Saturday, January 20, 2018

Parthasarathy Temple, Parthivapuram – The Temple

Parthasarathy Temple, Parthivapuram – The Temple
The temple complex covers an area of about 2.50 acres. This west facing shrine has a three tired vimana that is built on a square plan from adhishtana to sikharam. The adhishtana is made up of granite. The pranala is in the form of a fluted shaft with a curved lotus bud end that appears out of the Simha mukha. One can find the Bhootha Ganas seated below the pranala. The temple walls are made of granite blocks with few portions of it plastered with lime. Floral design is also carved on the temple walls with a Simha mala at the top.
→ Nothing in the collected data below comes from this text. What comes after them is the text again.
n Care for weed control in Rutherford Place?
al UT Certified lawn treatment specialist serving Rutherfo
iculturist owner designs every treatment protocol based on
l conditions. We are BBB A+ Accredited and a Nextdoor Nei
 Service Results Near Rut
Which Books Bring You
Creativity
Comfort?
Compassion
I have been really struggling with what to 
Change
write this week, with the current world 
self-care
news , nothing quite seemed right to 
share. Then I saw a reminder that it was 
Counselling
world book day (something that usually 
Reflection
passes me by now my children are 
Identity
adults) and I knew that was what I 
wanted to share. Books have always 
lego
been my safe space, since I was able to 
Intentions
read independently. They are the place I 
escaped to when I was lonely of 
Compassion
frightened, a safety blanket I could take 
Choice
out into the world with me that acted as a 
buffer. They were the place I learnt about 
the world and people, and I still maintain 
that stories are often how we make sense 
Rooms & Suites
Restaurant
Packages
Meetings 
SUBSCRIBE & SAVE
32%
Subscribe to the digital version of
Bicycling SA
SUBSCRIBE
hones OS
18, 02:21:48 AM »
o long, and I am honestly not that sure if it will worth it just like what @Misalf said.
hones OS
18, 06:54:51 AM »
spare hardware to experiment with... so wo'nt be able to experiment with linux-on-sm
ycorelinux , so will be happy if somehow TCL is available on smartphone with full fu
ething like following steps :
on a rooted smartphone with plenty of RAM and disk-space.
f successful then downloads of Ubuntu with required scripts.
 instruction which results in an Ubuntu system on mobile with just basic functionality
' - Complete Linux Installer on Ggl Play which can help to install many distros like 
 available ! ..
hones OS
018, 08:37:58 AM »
The niche in the walls is literally non-functional and doesn’t hold any deity. A square shaped sanctum sanctorum (garbha griha) is found at the centre of the temple complex with Pradikshina Patha (path for circumambulation) all around it. There is a mukha mandapa with an attached portico made of granite and has a tiled roof. A Namaskara Mandapa seems to have been built later in front of the portico and has four granite pillars on all the four corners. In between them on the four sides are wooden arches supported on wooden pillars.

The Namaskara mandapa has no ceiling as such, but the wooden rafts converge on the roof top, covering the Mandapa from top. The mukha mandapa has three entrances from the west, north and south directions. The southern entrance leads to the thitappally (temple kitchen). The portion above the entablature in the main vimana is constructed of brick. The second tala has deities placed at four cardinal nooks; Brahma on the north, Indra on the east, Dhakshinamoorthy on the south and Narasimha on the west. These images are made of stucco.
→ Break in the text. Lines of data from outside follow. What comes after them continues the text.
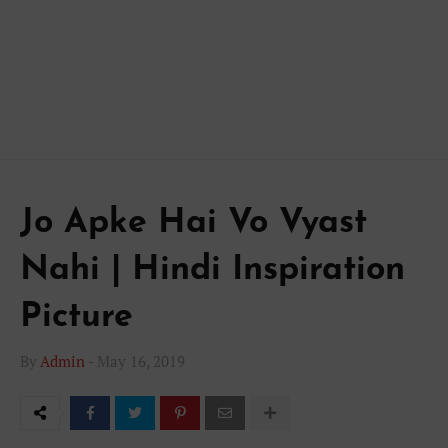
Jo Apke Hai Vo Vyast
Nahi | Hindi Inspiration
Picture
By
Admin
-
May 16, 2019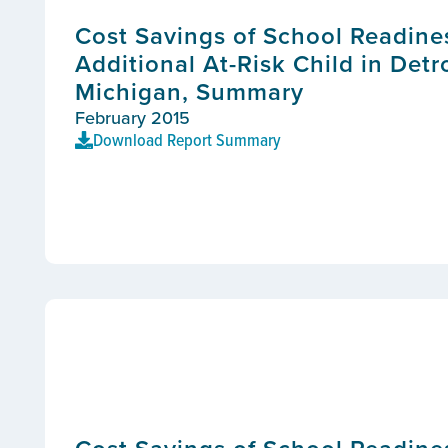
Cost Savings of School Readine
Additional At-Risk Child in Detr
Michigan, Summary
February 2015
Download Report Summary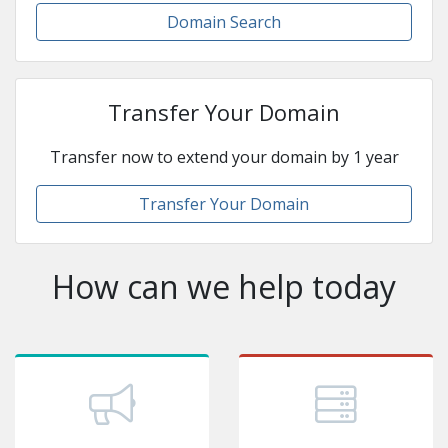
Domain Search
Transfer Your Domain
Transfer now to extend your domain by 1 year
Transfer Your Domain
How can we help today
The stupi crowning the edifice is of metal. There are four small turrets on the four corners of the vimana. The temple encompasses six sub shrines with the Krishna shrine being the oldest. This shine in located in south-west corner of the temple complex, built in the Dravidian style. It is also an example of sama-chaturashra vimana, with square griva (neck) and shikhara (roof above griva), the latter as usual pinnacled by a stupi (finial). A small mukha mandapa extends out from the Lord’s sanctum to the east.

The vimana over Krishna’s shrine has a well-crafted Mriga mala (animal chain) at its lower and the subsequent upper level. This temple is believed to be from the 9th century AD and stands as the finest examples of such Mriga mala exposition. The sub shrines of Varaha Perumal and Vadakkum Perumal (Vishnu) is found on the north side, while Karakandiswaram Siva shrine is found on front of Krishna temple in the south side. Sastha and Dhakshinamoorthy grace from their respective shrines located in the west side of this temple complex.